[AIM OF THE TASK]
Turn every line of text in the entries below into a Markdown table with two columns, "No." for the row number and "Text" for the line itself, skipping blank lines.
(RECORDS FOR THIS TASK)
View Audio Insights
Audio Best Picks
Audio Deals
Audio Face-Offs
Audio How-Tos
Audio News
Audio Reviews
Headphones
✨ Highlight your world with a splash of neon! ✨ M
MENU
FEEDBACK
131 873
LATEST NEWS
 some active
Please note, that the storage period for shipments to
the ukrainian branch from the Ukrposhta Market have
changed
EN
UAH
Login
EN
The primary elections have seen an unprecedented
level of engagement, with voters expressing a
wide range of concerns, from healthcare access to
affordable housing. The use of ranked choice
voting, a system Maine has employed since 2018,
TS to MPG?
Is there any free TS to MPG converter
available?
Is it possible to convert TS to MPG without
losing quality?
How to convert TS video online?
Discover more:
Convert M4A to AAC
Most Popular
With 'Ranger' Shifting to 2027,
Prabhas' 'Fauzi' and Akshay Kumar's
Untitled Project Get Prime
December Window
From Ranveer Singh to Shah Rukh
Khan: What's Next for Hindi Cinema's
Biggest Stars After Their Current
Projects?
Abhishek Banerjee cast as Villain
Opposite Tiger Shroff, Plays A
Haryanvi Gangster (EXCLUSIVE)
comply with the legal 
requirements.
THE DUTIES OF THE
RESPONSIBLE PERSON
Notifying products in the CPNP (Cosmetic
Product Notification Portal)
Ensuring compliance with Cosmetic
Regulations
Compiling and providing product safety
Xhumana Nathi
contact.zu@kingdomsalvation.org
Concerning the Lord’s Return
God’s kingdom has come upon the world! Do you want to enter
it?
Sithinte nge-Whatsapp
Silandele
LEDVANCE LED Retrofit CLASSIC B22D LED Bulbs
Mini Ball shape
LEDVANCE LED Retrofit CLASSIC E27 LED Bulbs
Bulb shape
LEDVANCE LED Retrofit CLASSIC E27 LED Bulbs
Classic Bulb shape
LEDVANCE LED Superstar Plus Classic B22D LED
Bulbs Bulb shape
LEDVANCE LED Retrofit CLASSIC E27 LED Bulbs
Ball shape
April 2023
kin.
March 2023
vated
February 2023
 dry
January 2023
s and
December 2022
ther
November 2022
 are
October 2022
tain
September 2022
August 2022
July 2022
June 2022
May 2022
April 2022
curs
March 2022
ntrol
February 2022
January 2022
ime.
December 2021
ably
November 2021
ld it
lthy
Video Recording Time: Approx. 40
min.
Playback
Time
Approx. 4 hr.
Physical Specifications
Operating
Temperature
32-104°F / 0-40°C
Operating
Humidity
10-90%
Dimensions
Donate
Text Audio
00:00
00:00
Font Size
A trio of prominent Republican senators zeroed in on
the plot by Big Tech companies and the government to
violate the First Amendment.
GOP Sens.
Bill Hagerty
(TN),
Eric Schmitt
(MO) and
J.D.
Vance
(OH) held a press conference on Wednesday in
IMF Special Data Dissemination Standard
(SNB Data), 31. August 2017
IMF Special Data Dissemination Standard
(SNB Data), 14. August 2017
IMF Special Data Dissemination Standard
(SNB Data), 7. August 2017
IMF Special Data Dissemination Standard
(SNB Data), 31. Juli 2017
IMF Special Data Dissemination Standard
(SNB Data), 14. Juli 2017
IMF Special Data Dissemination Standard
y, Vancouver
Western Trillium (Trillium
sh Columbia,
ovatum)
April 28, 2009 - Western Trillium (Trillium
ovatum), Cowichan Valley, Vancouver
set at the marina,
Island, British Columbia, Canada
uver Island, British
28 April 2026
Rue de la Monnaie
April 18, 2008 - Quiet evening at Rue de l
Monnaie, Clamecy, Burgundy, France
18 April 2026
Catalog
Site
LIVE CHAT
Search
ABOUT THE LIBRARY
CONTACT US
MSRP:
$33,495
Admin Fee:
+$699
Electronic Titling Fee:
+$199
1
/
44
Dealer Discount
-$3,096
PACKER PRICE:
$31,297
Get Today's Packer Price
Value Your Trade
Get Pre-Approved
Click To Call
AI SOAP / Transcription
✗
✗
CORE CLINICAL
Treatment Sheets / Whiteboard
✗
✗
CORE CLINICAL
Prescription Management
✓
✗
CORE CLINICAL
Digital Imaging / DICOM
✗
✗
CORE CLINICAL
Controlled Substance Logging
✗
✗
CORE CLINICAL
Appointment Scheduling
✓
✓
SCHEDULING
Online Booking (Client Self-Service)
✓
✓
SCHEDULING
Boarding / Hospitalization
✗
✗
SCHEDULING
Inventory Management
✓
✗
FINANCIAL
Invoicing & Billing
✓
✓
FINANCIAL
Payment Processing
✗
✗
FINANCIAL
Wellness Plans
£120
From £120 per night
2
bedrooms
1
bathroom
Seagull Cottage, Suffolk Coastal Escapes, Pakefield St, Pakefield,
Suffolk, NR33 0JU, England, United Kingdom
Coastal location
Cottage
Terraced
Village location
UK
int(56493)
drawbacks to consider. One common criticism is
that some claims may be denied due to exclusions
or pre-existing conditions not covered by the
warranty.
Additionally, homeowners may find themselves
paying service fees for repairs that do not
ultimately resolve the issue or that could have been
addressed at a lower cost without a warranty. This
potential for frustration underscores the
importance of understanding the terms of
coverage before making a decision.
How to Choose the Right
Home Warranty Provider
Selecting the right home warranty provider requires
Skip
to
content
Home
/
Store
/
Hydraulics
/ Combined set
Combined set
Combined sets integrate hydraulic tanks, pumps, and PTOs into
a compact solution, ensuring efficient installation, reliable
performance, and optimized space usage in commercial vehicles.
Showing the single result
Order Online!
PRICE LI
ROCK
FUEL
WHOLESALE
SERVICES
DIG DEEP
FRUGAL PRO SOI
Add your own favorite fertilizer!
(End RECORDS FOR THIS TASK)
[FINISHED EXERCISE]
| No. | Text |
|---|---|
| 1 | View Audio Insights |
| 2 | Audio Best Picks |
| 3 | Audio Deals |
| 4 | Audio Face-Offs |
| 5 | Audio How-Tos |
| 6 | Audio News |
| 7 | Audio Reviews |
| 8 | Headphones |
| 9 | ✨ Highlight your world with a splash of neon! ✨ M |
| 10 | MENU |
| 11 | FEEDBACK |
| 12 | 131 873 |
| 13 | LATEST NEWS |
| 14 |  some active |
| 15 | Please note, that the storage period for shipments to |
| 16 | the ukrainian branch from the Ukrposhta Market have |
| 17 | changed |
| 18 | EN |
| 19 | UAH |
| 20 | Login |
| 21 | EN |
| 22 | The primary elections have seen an unprecedented |
| 23 | level of engagement, with voters expressing a |
| 24 | wide range of concerns, from healthcare access to |
| 25 | affordable housing. The use of ranked choice |
| 26 | voting, a system Maine has employed since 2018, |
| 27 | TS to MPG? |
| 28 | Is there any free TS to MPG converter |
| 29 | available? |
| 30 | Is it possible to convert TS to MPG without |
| 31 | losing quality? |
| 32 | How to convert TS video online? |
| 33 | Discover more: |
| 34 | Convert M4A to AAC |
| 35 | Most Popular |
| 36 | With 'Ranger' Shifting to 2027, |
| 37 | Prabhas' 'Fauzi' and Akshay Kumar's |
| 38 | Untitled Project Get Prime |
| 39 | December Window |
| 40 | From Ranveer Singh to Shah Rukh |
| 41 | Khan: What's Next for Hindi Cinema's |
| 42 | Biggest Stars After Their Current |
| 43 | Projects? |
| 44 | Abhishek Banerjee cast as Villain |
| 45 | Opposite Tiger Shroff, Plays A |
| 46 | Haryanvi Gangster (EXCLUSIVE) |
| 47 | comply with the legal  |
| 48 | requirements. |
| 49 | THE DUTIES OF THE |
| 50 | RESPONSIBLE PERSON |
| 51 | Notifying products in the CPNP (Cosmetic |
| 52 | Product Notification Portal) |
| 53 | Ensuring compliance with Cosmetic |
| 54 | Regulations |
| 55 | Compiling and providing product safety |
| 56 | Xhumana Nathi |
| 57 | contact.zu@kingdomsalvation.org |
| 58 | Concerning the Lord’s Return |
| 59 | God’s kingdom has come upon the world! Do you want to enter |
| 60 | it? |
| 61 | Sithinte nge-Whatsapp |
| 62 | Silandele |
| 63 | LEDVANCE LED Retrofit CLASSIC B22D LED Bulbs |
| 64 | Mini Ball shape |
| 65 | LEDVANCE LED Retrofit CLASSIC E27 LED Bulbs |
| 66 | Bulb shape |
| 67 | LEDVANCE LED Retrofit CLASSIC E27 LED Bulbs |
| 68 | Classic Bulb shape |
| 69 | LEDVANCE LED Superstar Plus Classic B22D LED |
| 70 | Bulbs Bulb shape |
| 71 | LEDVANCE LED Retrofit CLASSIC E27 LED Bulbs |
| 72 | Ball shape |
| 73 | April 2023 |
| 74 | kin. |
| 75 | March 2023 |
| 76 | vated |
| 77 | February 2023 |
| 78 |  dry |
| 79 | January 2023 |
| 80 | s and |
| 81 | December 2022 |
| 82 | ther |
| 83 | November 2022 |
| 84 |  are |
| 85 | October 2022 |
| 86 | tain |
| 87 | September 2022 |
| 88 | August 2022 |
| 89 | July 2022 |
| 90 | June 2022 |
| 91 | May 2022 |
| 92 | April 2022 |
| 93 | curs |
| 94 | March 2022 |
| 95 | ntrol |
| 96 | February 2022 |
| 97 | January 2022 |
| 98 | ime. |
| 99 | December 2021 |
| 100 | ably |
| 101 | November 2021 |
| 102 | ld it |
| 103 | lthy |
| 104 | Video Recording Time: Approx. 40 |
| 105 | min. |
| 106 | Playback |
| 107 | Time |
| 108 | Approx. 4 hr. |
| 109 | Physical Specifications |
| 110 | Operating |
| 111 | Temperature |
| 112 | 32-104°F / 0-40°C |
| 113 | Operating |
| 114 | Humidity |
| 115 | 10-90% |
| 116 | Dimensions |
| 117 | Donate |
| 118 | Text Audio |
| 119 | 00:00 |
| 120 | 00:00 |
| 121 | Font Size |
| 122 | A trio of prominent Republican senators zeroed in on |
| 123 | the plot by Big Tech companies and the government to |
| 124 | violate the First Amendment. |
| 125 | GOP Sens. |
| 126 | Bill Hagerty |
| 127 | (TN), |
| 128 | Eric Schmitt |
| 129 | (MO) and |
| 130 | J.D. |
| 131 | Vance |
| 132 | (OH) held a press conference on Wednesday in |
| 133 | IMF Special Data Dissemination Standard |
| 134 | (SNB Data), 31. August 2017 |
| 135 | IMF Special Data Dissemination Standard |
| 136 | (SNB Data), 14. August 2017 |
| 137 | IMF Special Data Dissemination Standard |
| 138 | (SNB Data), 7. August 2017 |
| 139 | IMF Special Data Dissemination Standard |
| 140 | (SNB Data), 31. Juli 2017 |
| 141 | IMF Special Data Dissemination Standard |
| 142 | (SNB Data), 14. Juli 2017 |
| 143 | IMF Special Data Dissemination Standard |
| 144 | y, Vancouver |
| 145 | Western Trillium (Trillium |
| 146 | sh Columbia, |
| 147 | ovatum) |
| 148 | April 28, 2009 - Western Trillium (Trillium |
| 149 | ovatum), Cowichan Valley, Vancouver |
| 150 | set at the marina, |
| 151 | Island, British Columbia, Canada |
| 152 | uver Island, British |
| 153 | 28 April 2026 |
| 154 | Rue de la Monnaie |
| 155 | April 18, 2008 - Quiet evening at Rue de l |
| 156 | Monnaie, Clamecy, Burgundy, France |
| 157 | 18 April 2026 |
| 158 | Catalog |
| 159 | Site |
| 160 | LIVE CHAT |
| 161 | Search |
| 162 | ABOUT THE LIBRARY |
| 163 | CONTACT US |
| 164 | MSRP: |
| 165 | $33,495 |
| 166 | Admin Fee: |
| 167 | +$699 |
| 168 | Electronic Titling Fee: |
| 169 | +$199 |
| 170 | 1 |
| 171 | / |
| 172 | 44 |
| 173 | Dealer Discount |
| 174 | -$3,096 |
| 175 | PACKER PRICE: |
| 176 | $31,297 |
| 177 | Get Today's Packer Price |
| 178 | Value Your Trade |
| 179 | Get Pre-Approved |
| 180 | Click To Call |
| 181 | AI SOAP / Transcription |
| 182 | ✗ |
| 183 | ✗ |
| 184 | CORE CLINICAL |
| 185 | Treatment Sheets / Whiteboard |
| 186 | ✗ |
| 187 | ✗ |
| 188 | CORE CLINICAL |
| 189 | Prescription Management |
| 190 | ✓ |
| 191 | ✗ |
| 192 | CORE CLINICAL |
| 193 | Digital Imaging / DICOM |
| 194 | ✗ |
| 195 | ✗ |
| 196 | CORE CLINICAL |
| 197 | Controlled Substance Logging |
| 198 | ✗ |
| 199 | ✗ |
| 200 | CORE CLINICAL |
| 201 | Appointment Scheduling |
| 202 | ✓ |
| 203 | ✓ |
| 204 | SCHEDULING |
| 205 | Online Booking (Client Self-Service) |
| 206 | ✓ |
| 207 | ✓ |
| 208 | SCHEDULING |
| 209 | Boarding / Hospitalization |
| 210 | ✗ |
| 211 | ✗ |
| 212 | SCHEDULING |
| 213 | Inventory Management |
| 214 | ✓ |
| 215 | ✗ |
| 216 | FINANCIAL |
| 217 | Invoicing & Billing |
| 218 | ✓ |
| 219 | ✓ |
| 220 | FINANCIAL |
| 221 | Payment Processing |
| 222 | ✗ |
| 223 | ✗ |
| 224 | FINANCIAL |
| 225 | Wellness Plans |
| 226 | £120 |
| 227 | From £120 per night |
| 228 | 2 |
| 229 | bedrooms |
| 230 | 1 |
| 231 | bathroom |
| 232 | Seagull Cottage, Suffolk Coastal Escapes, Pakefield St, Pakefield, |
| 233 | Suffolk, NR33 0JU, England, United Kingdom |
| 234 | Coastal location |
| 235 | Cottage |
| 236 | Terraced |
| 237 | Village location |
| 238 | UK |
| 239 | int(56493) |
| 240 | drawbacks to consider. One common criticism is |
| 241 | that some claims may be denied due to exclusions |
| 242 | or pre-existing conditions not covered by the |
| 243 | warranty. |
| 244 | Additionally, homeowners may find themselves |
| 245 | paying service fees for repairs that do not |
| 246 | ultimately resolve the issue or that could have been |
| 247 | addressed at a lower cost without a warranty. This |
| 248 | potential for frustration underscores the |
| 249 | importance of understanding the terms of |
| 250 | coverage before making a decision. |
| 251 | How to Choose the Right |
| 252 | Home Warranty Provider |
| 253 | Selecting the right home warranty provider requires |
| 254 | Skip |
| 255 | to |
| 256 | content |
| 257 | Home |
| 258 | / |
| 259 | Store |
| 260 | / |
| 261 | Hydraulics |
| 262 | / Combined set |
| 263 | Combined set |
| 264 | Combined sets integrate hydraulic tanks, pumps, and PTOs into |
| 265 | a compact solution, ensuring efficient installation, reliable |
| 266 | performance, and optimized space usage in commercial vehicles. |
| 267 | Showing the single result |
| 268 | Order Online! |
| 269 | PRICE LI |
| 270 | ROCK |
| 271 | FUEL |
| 272 | WHOLESALE |
| 273 | SERVICES |
| 274 | DIG DEEP |
| 275 | FRUGAL PRO SOI |
| 276 | Add your own favorite fertilizer! |